There was no brothel found in the area or in the baths.
The paintings are alot different than brothel paintings which show the services offered. Also if you didn't speak Latin or Greek you could just 'point and pay' :).

There are 8 paintings and I only remember 3 in detail. One shows the only Lesbian fresco ever found (IIRC). This I very much doubt was a service offered and I believe frowned upon in Roman times.
The 2nd was a 'man-man-woman' scene in that order, here the middle-man would also be frowned upon.
The 3rd was a man pleasing a woman, which I also believe was frowned upon. I base that on an insulting graffito found where one man insults another by saying he does that act.

Also has anyone ever seen this type of Roman erotic art (painting, mosaic, sculpture) anywhere else?

Then like today, society might have frowned upon those things but that doesn't mean they didn't go on, Romans had doors that closed too :). Regards, Walter

SeaUrchin Sep 7th, 2005 02:43 PM

Thanks Walter, you are a font of knowledge, I would love to travel with you, you could explain everything and make it come to life.

(now don't get any ideas from the previous subject! ha)

Really, I love to read all of your posts!!

smalti Sep 7th, 2005 03:06 PM

Walter--

Wasn't the bulla, worn around the neck by Roman boys as a protective charm, in the shape of a phallus? That's what I think I remember, but I'm not sure.

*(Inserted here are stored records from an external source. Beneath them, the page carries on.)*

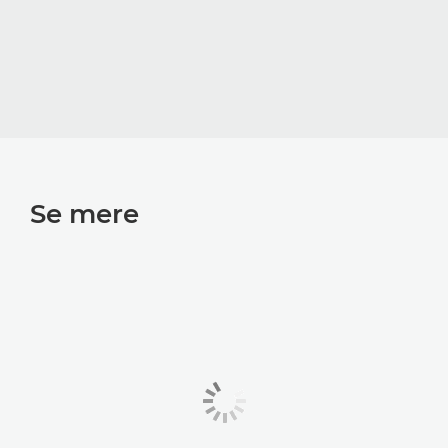
Se mere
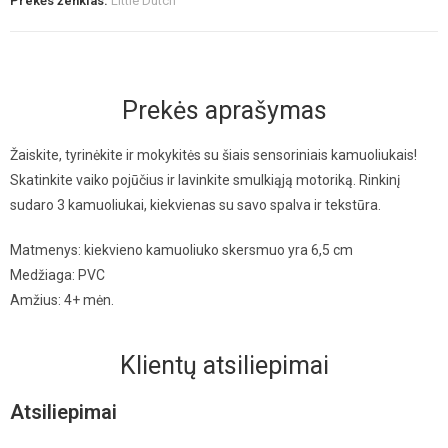
Prekės ženklas:
Little Dutch
Prekės aprašymas
Žaiskite, tyrinėkite ir mokykitės su šiais sensoriniais kamuoliukais!
Skatinkite vaiko pojūčius ir lavinkite smulkiąją motoriką. Rinkinį
sudaro 3 kamuoliukai, kiekvienas su savo spalva ir tekstūra.
Matmenys: kiekvieno kamuoliuko skersmuo yra 6,5 cm
Medžiaga: PVC
Amžius: 4+ mėn.
Klientų atsiliepimai
Atsiliepimai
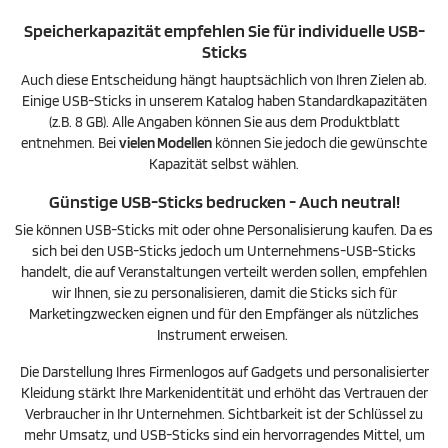
Speicherkapazität empfehlen Sie für individuelle USB-
Sticks
Auch diese Entscheidung hängt hauptsächlich von Ihren Zielen ab.
Einige USB-Sticks in unserem Katalog haben Standardkapazitäten
(z.B. 8 GB). Alle Angaben können Sie aus dem Produktblatt
entnehmen. Bei
vielen Modellen
können Sie jedoch die gewünschte
Kapazität selbst wählen.
Günstige USB-Sticks bedrucken - Auch neutral!
Sie können USB-Sticks mit oder ohne Personalisierung kaufen. Da es
sich bei den USB-Sticks jedoch um Unternehmens-USB-Sticks
handelt, die auf Veranstaltungen verteilt werden sollen, empfehlen
wir Ihnen, sie zu personalisieren, damit die Sticks sich für
Marketingzwecken eignen und für den Empfänger als nützliches
Instrument erweisen.
Die Darstellung Ihres Firmenlogos auf Gadgets und personalisierter
Kleidung stärkt Ihre Markenidentität und erhöht das Vertrauen der
Verbraucher in Ihr Unternehmen. Sichtbarkeit ist der Schlüssel zu
mehr Umsatz, und USB-Sticks sind ein hervorragendes Mittel, um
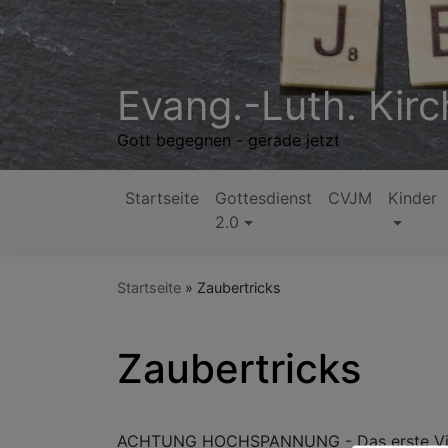
Direkt
zum
Inhalt
Evang.-Luth. Kirc
Gott begegnen - gerade jetzt
Startseite
Gottesdienst
CVJM
Kinder
Hauptnavigation
2.0
Startseite
Zaubertricks
Zaubertricks
ACHTUNG HOCHSPANNUNG - Das erste Video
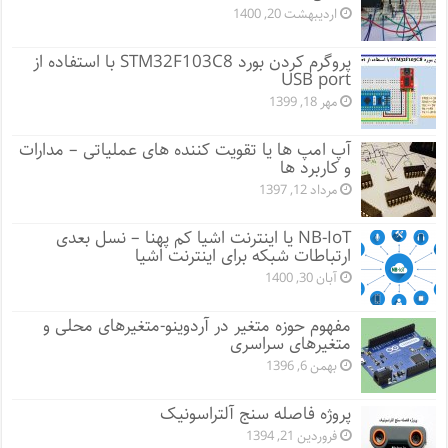
اردیبهشت 20, 1400
پروگرم کردن بورد STM32F103C8 با استفاده از
USB port
مهر 18, 1399
آپ امپ ها یا تقویت کننده های عملیاتی – مدارات
و کاربرد ها
مرداد 12, 1397
NB-IoT یا اینترنت اشیا کم پهنا – نسل بعدی
ارتباطات شبکه برای اینترنت اشیا
آبان 30, 1400
مفهوم حوزه متغیر در آردوینو-متغیرهای محلی و
متغیرهای سراسری
بهمن 6, 1396
پروژه فاصله سنج آلتراسونیک
فروردین 21, 1394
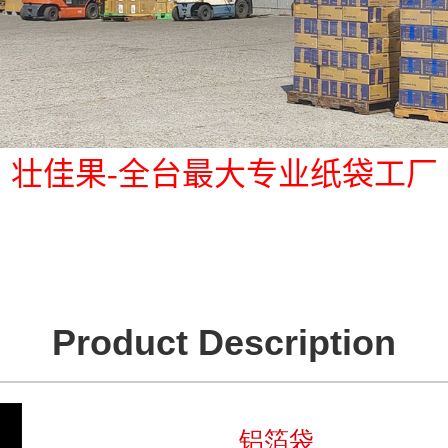
壮佳果-全台最大专业纸袋工厂
Product Description
铝箔袋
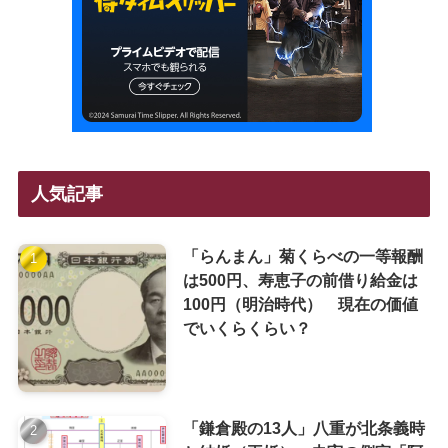
人気記事
「らんまん」菊くらべの一等報酬
は500円、寿恵子の前借り給金は
100円（明治時代） 現在の価値
でいくらくらい？
「鎌倉殿の13人」八重が北条義時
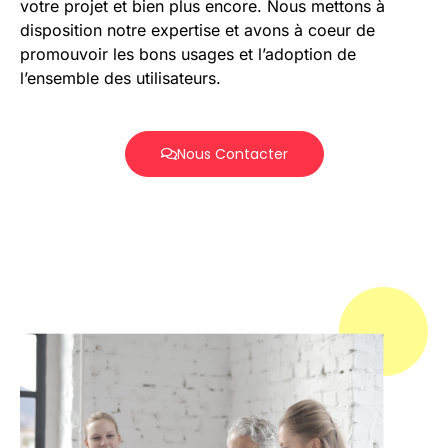
votre projet et bien plus encore. Nous mettons à
disposition notre expertise et avons à coeur de
promouvoir les bons usages et l’adoption de
l’ensemble des utilisateurs.
Nous Contacter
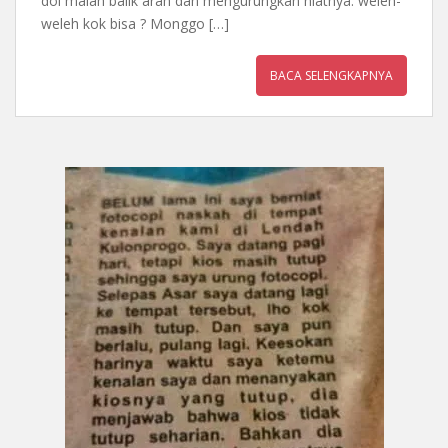
doi malah balik arah dan mengurungkan niatnya. weleh-
weleh kok bisa ? Monggo […]
BACA SELENGKAPNYA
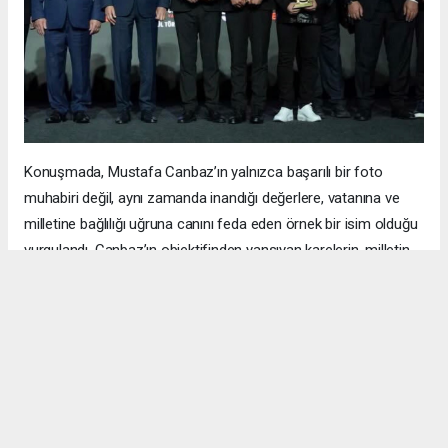
Konuşmada, Mustafa Canbaz’ın yalnızca başarılı bir foto
muhabiri değil, aynı zamanda inandığı değerlere, vatanına ve
milletine bağlılığı uğruna canını feda eden örnek bir isim olduğu
vurgulandı. Canbaz’ın objektifinden yansıyan karelerin, milletin
hafızasında unutulmaz izler bıraktığı ifade edildi.
Yarışmanın, 15 Temmuz darbe girişiminin hafızalarda canlı
tutulmasına ve şehitlerin hatırasının gelecek nesillere
aktarılmasına önemli katkı sunduğu belirtilirken, dereceye giren
yarışmacılar ile yarışmaya katılan tüm fotoğrafçılar tebrik edildi.
Yaslı Ada’nın manevi atmosferinde gerçekleştirilen törende, bu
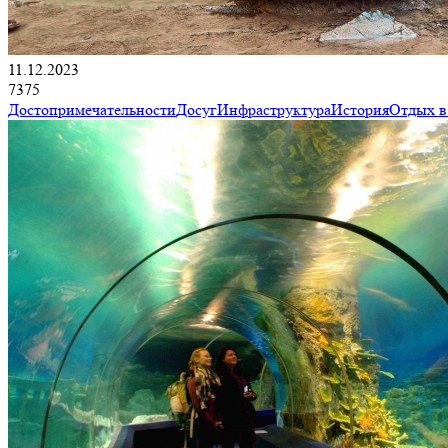
11.12.2023
7375
Достопримечательности
Досуг
Инфраструктура
История
Отдых в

The historians on that show last night surprised me with a number of things they said. One was that many Romans weren't at all picky about gender distinction in romantic affairs. It's not at all that I thought all Romans were hetero, but I thought that they professed to be, that the values of the Roman Republic were "family values," though not precisely as the term is understood now, since a wife was hardly an equal partner. Even a pronounced interest in women, I understood, was viewed as unmanly.

I know, I know--Ovid and Catullus and all that. I guess part of it was the difference between being a young, unattached man and being a paterfamilias. As for women, they were always believed to be naturally capable of infinite promiscuity and even wild depravity (because they were inferior creatures), but I don't know of rumors of women actually behaving according to those inclinations, aristocratic women that is, before about 65 BC.


How's about those ContextRome tours? From your description, I infer that they're highly worthwhile--and they lead tours in the Forum and in Pompeii? If I can twist DH's arm into planning a trip for Rome, maybe I can line them up. Do they do private tours, or small groups, or large groups?




Caravaggista Sep 7th, 2005 03:18 PM

Walter (and anybody): I can recommend a good book on the subject of Roman erotica: John Clarke, Looking at Lovemaking: Constructions of Sexuality in Roman Art. Clarke is an art historian at UT Austin and a first-rate scholar, one of the best in Roman art (IMHO). It's out in pb so I imagine one could find it on Amazon. His book Houses of Roman Italy is also fantastic.